[Source records]
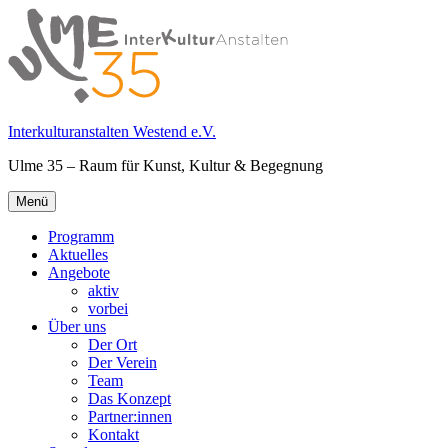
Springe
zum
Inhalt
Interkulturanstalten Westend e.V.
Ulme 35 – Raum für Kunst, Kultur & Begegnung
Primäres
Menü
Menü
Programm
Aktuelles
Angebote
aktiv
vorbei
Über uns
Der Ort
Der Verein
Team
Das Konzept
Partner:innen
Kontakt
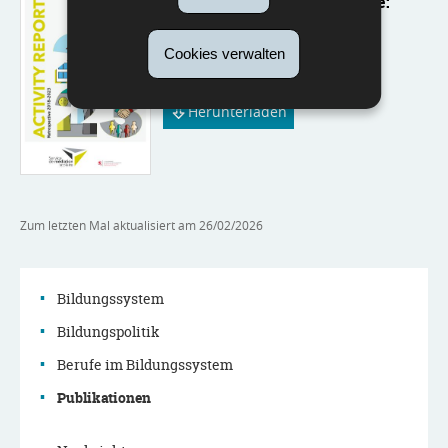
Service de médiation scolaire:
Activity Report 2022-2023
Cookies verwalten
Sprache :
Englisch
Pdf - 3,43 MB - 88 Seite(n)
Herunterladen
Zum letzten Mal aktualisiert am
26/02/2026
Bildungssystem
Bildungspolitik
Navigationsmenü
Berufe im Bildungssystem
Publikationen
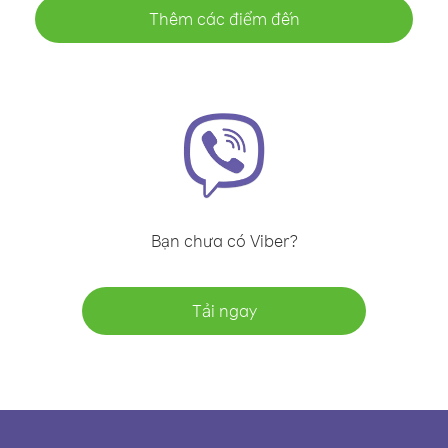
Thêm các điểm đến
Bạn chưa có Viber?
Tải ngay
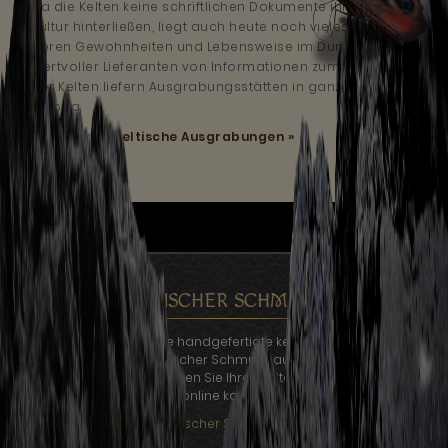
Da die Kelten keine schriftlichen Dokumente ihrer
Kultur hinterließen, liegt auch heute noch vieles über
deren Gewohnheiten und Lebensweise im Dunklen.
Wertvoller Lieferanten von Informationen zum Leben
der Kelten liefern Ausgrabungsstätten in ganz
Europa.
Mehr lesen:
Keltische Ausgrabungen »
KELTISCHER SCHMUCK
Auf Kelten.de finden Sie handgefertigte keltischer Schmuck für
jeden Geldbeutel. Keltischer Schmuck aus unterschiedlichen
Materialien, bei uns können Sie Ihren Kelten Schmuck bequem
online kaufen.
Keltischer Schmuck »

ASSIGNMENT: From the records above, print exactly the lines that run from the line with "Kultur hinterließen, liegt" to the line with "jeden Geldbeutel. Keltischer", inclusive.

ANSWER FOR THIS EXERCISE:
Kultur hinterließen, liegt auch heute noch vieles über
deren Gewohnheiten und Lebensweise im Dunklen.
Wertvoller Lieferanten von Informationen zum Leben
der Kelten liefern Ausgrabungsstätten in ganz
Europa.
Mehr lesen:
Keltische Ausgrabungen »
KELTISCHER SCHMUCK
Auf Kelten.de finden Sie handgefertigte keltischer Schmuck für
jeden Geldbeutel. Keltischer Schmuck aus unterschiedlichen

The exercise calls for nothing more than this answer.